:: AVAILABLE RECORDS
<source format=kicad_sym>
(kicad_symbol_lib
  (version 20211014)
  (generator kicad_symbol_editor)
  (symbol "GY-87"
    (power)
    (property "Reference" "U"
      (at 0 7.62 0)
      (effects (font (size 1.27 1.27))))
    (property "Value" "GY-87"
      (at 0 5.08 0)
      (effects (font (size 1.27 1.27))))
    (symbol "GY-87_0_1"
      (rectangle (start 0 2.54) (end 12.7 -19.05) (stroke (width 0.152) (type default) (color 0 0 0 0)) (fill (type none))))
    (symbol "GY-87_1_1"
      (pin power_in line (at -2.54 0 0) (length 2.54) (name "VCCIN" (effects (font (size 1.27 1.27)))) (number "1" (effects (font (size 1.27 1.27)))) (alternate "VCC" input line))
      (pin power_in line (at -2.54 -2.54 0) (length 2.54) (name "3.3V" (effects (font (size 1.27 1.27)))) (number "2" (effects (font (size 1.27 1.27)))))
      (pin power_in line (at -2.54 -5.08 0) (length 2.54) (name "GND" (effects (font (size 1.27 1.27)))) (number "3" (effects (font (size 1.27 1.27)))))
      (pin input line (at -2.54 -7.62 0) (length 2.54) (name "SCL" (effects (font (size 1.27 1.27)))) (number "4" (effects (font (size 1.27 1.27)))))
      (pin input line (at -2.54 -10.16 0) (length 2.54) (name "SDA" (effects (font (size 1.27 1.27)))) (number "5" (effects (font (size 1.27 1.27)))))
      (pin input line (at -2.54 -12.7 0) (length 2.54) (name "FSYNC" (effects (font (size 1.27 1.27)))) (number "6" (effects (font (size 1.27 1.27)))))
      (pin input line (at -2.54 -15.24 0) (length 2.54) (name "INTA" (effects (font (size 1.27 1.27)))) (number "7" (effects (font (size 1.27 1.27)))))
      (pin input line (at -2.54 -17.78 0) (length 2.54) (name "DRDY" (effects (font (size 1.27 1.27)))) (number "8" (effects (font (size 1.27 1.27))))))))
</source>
::::
● **EXERCISE**:
Every line above is to be transcribed exactly, with nothing dropped.

● **RESPONSE**:
<source format=kicad_sym>
(kicad_symbol_lib
  (version 20211014)
  (generator kicad_symbol_editor)
  (symbol "GY-87"
    (power)
    (property "Reference" "U"
      (at 0 7.62 0)
      (effects (font (size 1.27 1.27))))
    (property "Value" "GY-87"
      (at 0 5.08 0)
      (effects (font (size 1.27 1.27))))
    (symbol "GY-87_0_1"
      (rectangle (start 0 2.54) (end 12.7 -19.05) (stroke (width 0.152) (type default) (color 0 0 0 0)) (fill (type none))))
    (symbol "GY-87_1_1"
      (pin power_in line (at -2.54 0 0) (length 2.54) (name "VCCIN" (effects (font (size 1.27 1.27)))) (number "1" (effects (font (size 1.27 1.27)))) (alternate "VCC" input line))
      (pin power_in line (at -2.54 -2.54 0) (length 2.54) (name "3.3V" (effects (font (size 1.27 1.27)))) (number "2" (effects (font (size 1.27 1.27)))))
      (pin power_in line (at -2.54 -5.08 0) (length 2.54) (name "GND" (effects (font (size 1.27 1.27)))) (number "3" (effects (font (size 1.27 1.27)))))
      (pin input line (at -2.54 -7.62 0) (length 2.54) (name "SCL" (effects (font (size 1.27 1.27)))) (number "4" (effects (font (size 1.27 1.27)))))
      (pin input line (at -2.54 -10.16 0) (length 2.54) (name "SDA" (effects (font (size 1.27 1.27)))) (number "5" (effects (font (size 1.27 1.27)))))
      (pin input line (at -2.54 -12.7 0) (length 2.54) (name "FSYNC" (effects (font (size 1.27 1.27)))) (number "6" (effects (font (size 1.27 1.27)))))
      (pin input line (at -2.54 -15.24 0) (length 2.54) (name "INTA" (effects (font (size 1.27 1.27)))) (number "7" (effects (font (size 1.27 1.27)))))
      (pin input line (at -2.54 -17.78 0) (length 2.54) (name "DRDY" (effects (font (size 1.27 1.27)))) (number "8" (effects (font (size 1.27 1.27))))))))
</source>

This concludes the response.